Allison Road trafiło na Kickstartera

Katarzyna Dąbkowska
2015/09/22 12:30
2
0

Twórcy potrzebują 250 tysięcy dolarów na produkcję gry.

Allison Road trafiło na Kickstartera

Na początku lipca informowaliśmy, że niewielkie brytyjskie studio Lilith przygotowuje nową grę inspirowaną anulowanymi nie tak dawno Silent Hills. Jak wcześniej zapowiadali twórcy, Allison Road trafiło właśnie do serwisu Kickstarter. Twórcy na produkcję potrzebują 250 tysięcy dolarów.
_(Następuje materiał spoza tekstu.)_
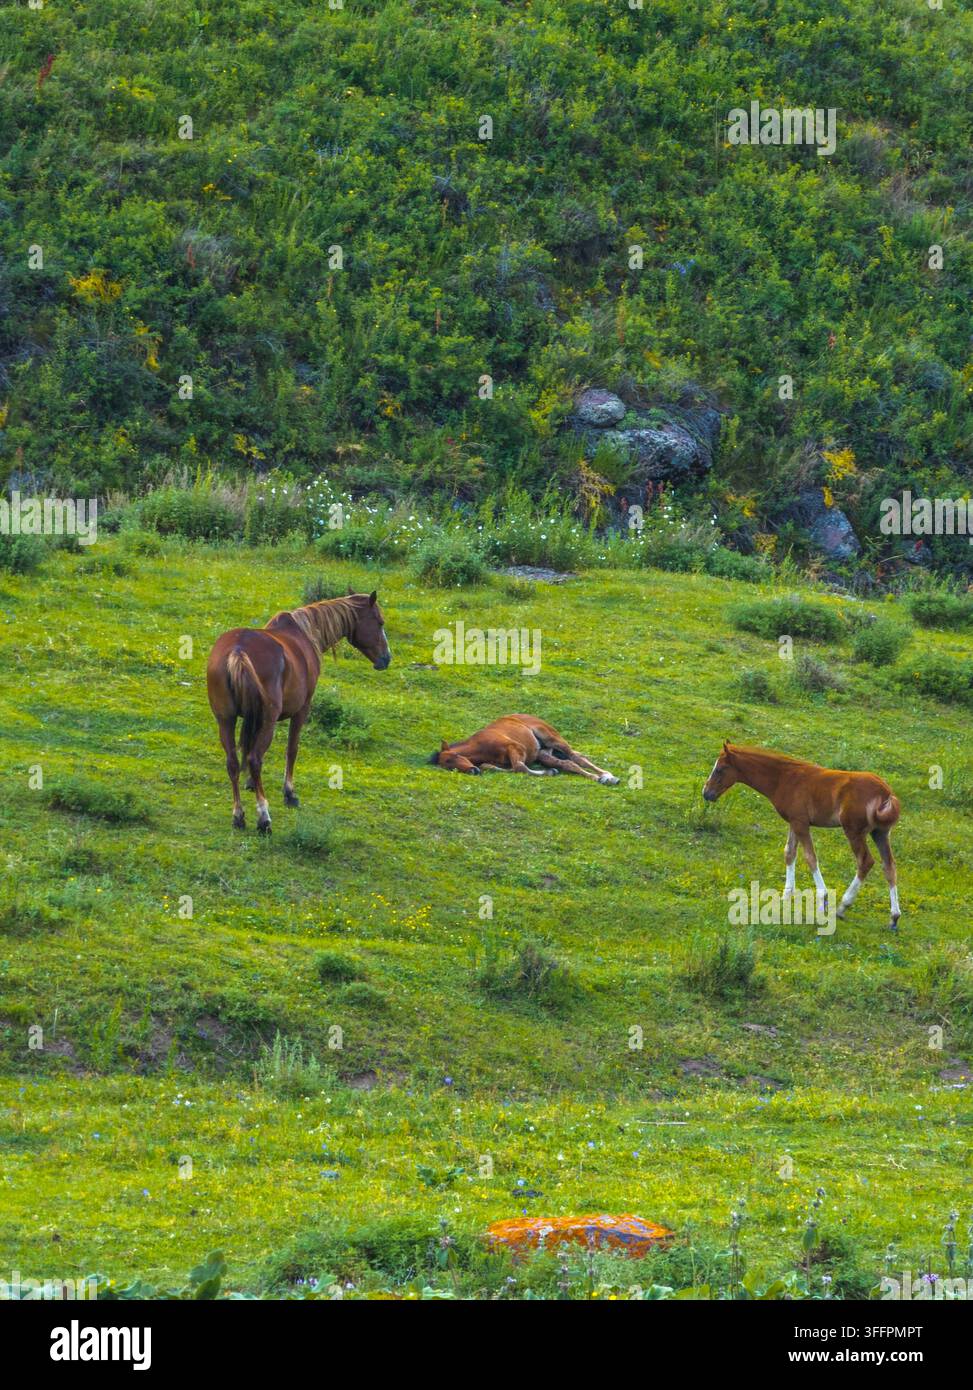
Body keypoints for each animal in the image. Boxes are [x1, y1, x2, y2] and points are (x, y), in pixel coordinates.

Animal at [206, 592, 391, 833]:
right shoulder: (302, 710)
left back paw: (238, 816)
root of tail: (238, 650)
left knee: (233, 763)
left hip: (225, 720)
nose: (387, 658)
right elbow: (291, 749)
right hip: (267, 720)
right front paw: (289, 793)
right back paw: (264, 817)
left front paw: (250, 784)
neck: (304, 634)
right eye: (380, 622)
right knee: (255, 759)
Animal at [430, 715, 619, 784]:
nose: (472, 771)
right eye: (449, 767)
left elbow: (520, 767)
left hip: (552, 738)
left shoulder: (516, 747)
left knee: (577, 757)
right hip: (543, 753)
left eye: (454, 756)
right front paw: (550, 772)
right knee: (568, 762)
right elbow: (494, 767)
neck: (480, 746)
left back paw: (605, 776)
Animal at [702, 742, 902, 929]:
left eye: (719, 769)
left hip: (853, 831)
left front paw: (823, 900)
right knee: (889, 866)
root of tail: (886, 793)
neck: (784, 779)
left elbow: (810, 857)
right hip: (880, 833)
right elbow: (789, 853)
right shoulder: (794, 822)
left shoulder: (801, 823)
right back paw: (894, 916)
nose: (706, 793)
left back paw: (843, 906)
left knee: (865, 861)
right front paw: (785, 896)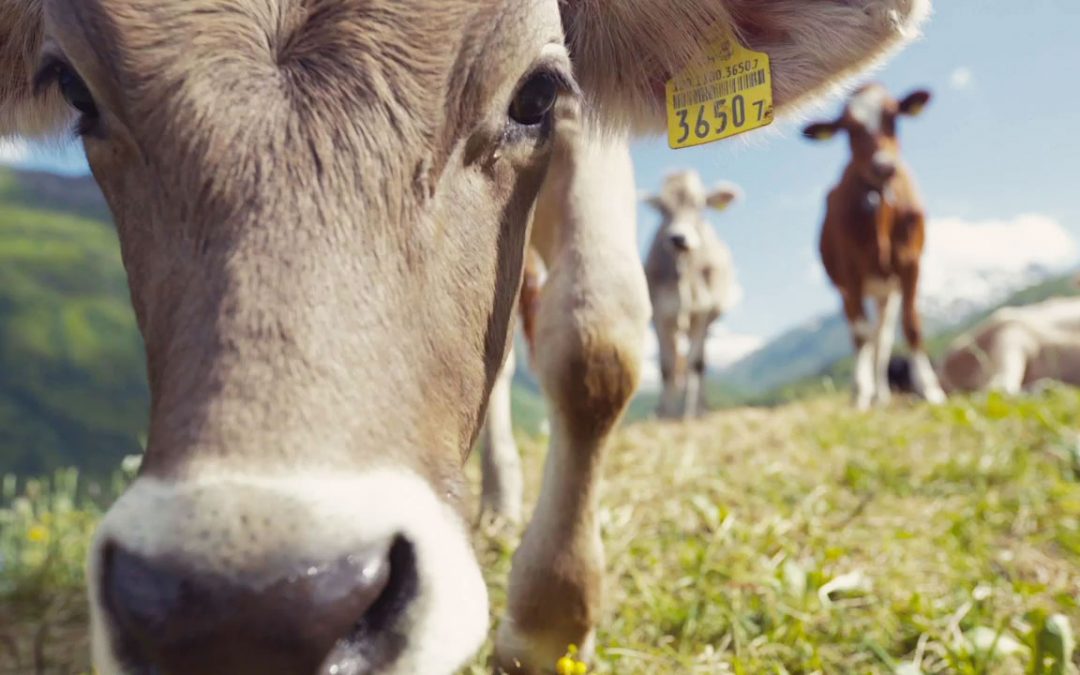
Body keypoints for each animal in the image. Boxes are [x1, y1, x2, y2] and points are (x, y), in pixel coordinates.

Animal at [639, 170, 743, 419]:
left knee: (700, 363)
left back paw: (701, 408)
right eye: (663, 209)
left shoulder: (701, 311)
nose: (678, 238)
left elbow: (694, 364)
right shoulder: (661, 314)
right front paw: (666, 415)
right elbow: (666, 367)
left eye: (699, 205)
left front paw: (689, 414)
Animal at [803, 84, 946, 410]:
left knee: (882, 339)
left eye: (893, 117)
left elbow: (911, 325)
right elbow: (860, 335)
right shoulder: (850, 274)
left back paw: (881, 393)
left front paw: (931, 389)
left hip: (886, 292)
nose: (883, 166)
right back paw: (865, 390)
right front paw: (860, 394)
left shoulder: (910, 264)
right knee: (864, 336)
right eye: (849, 130)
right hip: (848, 290)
I może się im to udać, biorąc pod uwagę, że akcja ruszyła wczoraj, a na koncie twórcy mają już nieco ponad 50 tysięcy dolarów.

Pisaliśmy również, że planowane są dwie platformy, na jakich powinno pojawić się Allison Road – PC oraz Xbox One. O PS4 kilka miesięcy temu nie wspominano, jednak ostatecznie gra pojawi się i na tej platformie. Będzie również kompatybilna z goglami do wirtualnej rzeczywistości. Jeśli, oczywiście, uda się twórcom zebrać potrzebne do produkcji fundusze.

GramTV przedstawia:

W Allison Road gracz wcieli się w osobę, która obudzi się w tajemniczym domu, nie pamiętając jak się tam znalazła. Zadaniem gracza będzie nie tylko znalezienie drogi ucieczki, ale również odkrycie, co stało się z całą rodziną protagonisty. W lipcu twórcy zaprezentowano prototypowy gameplay gry. Jeśli jesteście zainteresowani wsparciem projektu, linka do strony na Kickstarterze znajdziecie tutaj.

Komentarze
2
Usunięty
Usunięty
22/09/2015 16:16

To będzie chyba pierwsza gra, do której dorzucę swoje 3 grosze (nie no, naprawdę to więcej XD). Konami wyrzuciło P.T., a Lilith go złapało i dziękować im za to. ^_^ Gra wygląda świetnie jak do tej pory, a twórcy są bardzo charyzmatyczni ( https://youtu.be/x_EHH6Vdodc). Nie widzę więc przeszkód, żeby ich wspomóc finansowo chociażby w małym stopniu. Trzymam za nich kciuki!

Usunięty
Usunięty
22/09/2015 15:02

Hmm... ciekawi mnie bardzo co z tego wyjdzie. Do tego stopnia, że zastanawiam się, czy może nie dorzucić się na KS.Jak dotąd, te kilka zbiórek, do których się dołożyłem zakończyło się sukcesem (albo na sukces się zanosi) więc może i tym razem okaże się, że wyjdzie z tego coś dobrego.Ale zobaczymy jak będę stał ze "zbędną" kasą ;)W każdym razie, kibicuję ludziom z Lilith i liczę, że upichcą kawałek dobrego horroru.